Screen Vents

Pre-1972:

Showing the rigid tubes (white) between the heater unit and the elbows, and the flat bulkhead:

The demister outlets viewed through the cut-out in the cabin-side bulkhead. (Dave O'Neil)

The elbows in the mounting plate that covers the above cut-out. (Chris Wilson)

1972-on: Flexible tubes turning to face the heater i.e. no elbows. Black trim panel goes under the tubes, with this removed you have better access to push the tubes into the rubber block.

The tubes pass through the large aperture in the cabin-side bulkhead, and the smaller holes in the engine compartment-side bulkhead, direct to the rubber block seal.

Note that at some point the air-direction cable got a dedicated slot for the cable (compare with the earlier arrangement), which made it much easier to fit the cable to the heater unit before fitting the heater to the car. Before that the cable had to be fitted afterwards - bad enough with the large pre-1970 footwell vent, difficult with the later fixed vent and especially with the rubber block arrangement. The cable had to be attached in-situ originally as before the dedicated slot it was impossible to get the heater into the body with the cable already attached without severely kinking the cable. Haynes indicates and Chicagoland MG Club claims it wasn't until 1977 that this dedicated slot for the cable was provided, but you can just see it in the image above of my 1973 roadster, slightly clearer (arrowed) in this image with the rubber block behind it.

Even clearer is this image on a chrome bumper shell that could be as early as 1971. (Graham Barker)

Engine compartment side, on Vee (1975), corrugated tubing visible behind the panel. These just push into the rubber block which fits into a recess in the bulkhead.

The only vent tube that seems to be available now is this AHH5428 'paper and foil' type which I doubt handles the bends as well as the original corrugated plastic type, and is a horrendous £18! Each!!: (Moss Europe)

The block gets thicker towards the top, so has to be compressed more and more to fit into the recess. At point 'B' it is being compressed by half to the thickness at 'C'.

'A' is the thinner part of the block that is above the recess. There may be some scope for thinning the block at the shaded areas, so there is less to compress.

New block (BHH389) trimmed with a craft knife, leaving the full thickness of the material around the vent holes. As suspected the bottom of the heater was 1/4" forwards of where it needed to be to be pushed down into the cavity. But daubing both the face of the block and the back of the cavity with Swarfega as a lubricant, as well as reducing the thickness over most of the upper edge, allowed me to wedge the left-hand corner in.

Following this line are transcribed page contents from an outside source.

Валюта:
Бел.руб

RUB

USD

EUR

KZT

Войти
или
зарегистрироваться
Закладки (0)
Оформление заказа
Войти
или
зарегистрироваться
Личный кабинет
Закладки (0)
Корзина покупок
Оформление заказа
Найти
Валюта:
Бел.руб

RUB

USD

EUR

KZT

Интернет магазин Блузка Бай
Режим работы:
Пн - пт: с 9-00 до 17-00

After that pressing down and wiggling got the rest of the bottom of the heater into the cavity, then pushing straight down was relatively easy - especially with no engine!

However Brian Wall of Exeter MG Owners Club opted to stick it to the bulkhead rather than the heater, and once lubricated the heater went in (and came back out) easily. It also struck me that without the heater it would be easier to fully seat the demister tubes in the block, doing it purely from the cabin was quite a fiddle. But then again, there are protrusions around the demister outlets on the heater that would have to be pushed down the face of the rubber block, but more importantly the clamp for the cable outer is inside the large slot in the rubber block. Given that I can't see how - with the heater I have - it could be installed with the rubber block glued to the bulkhead.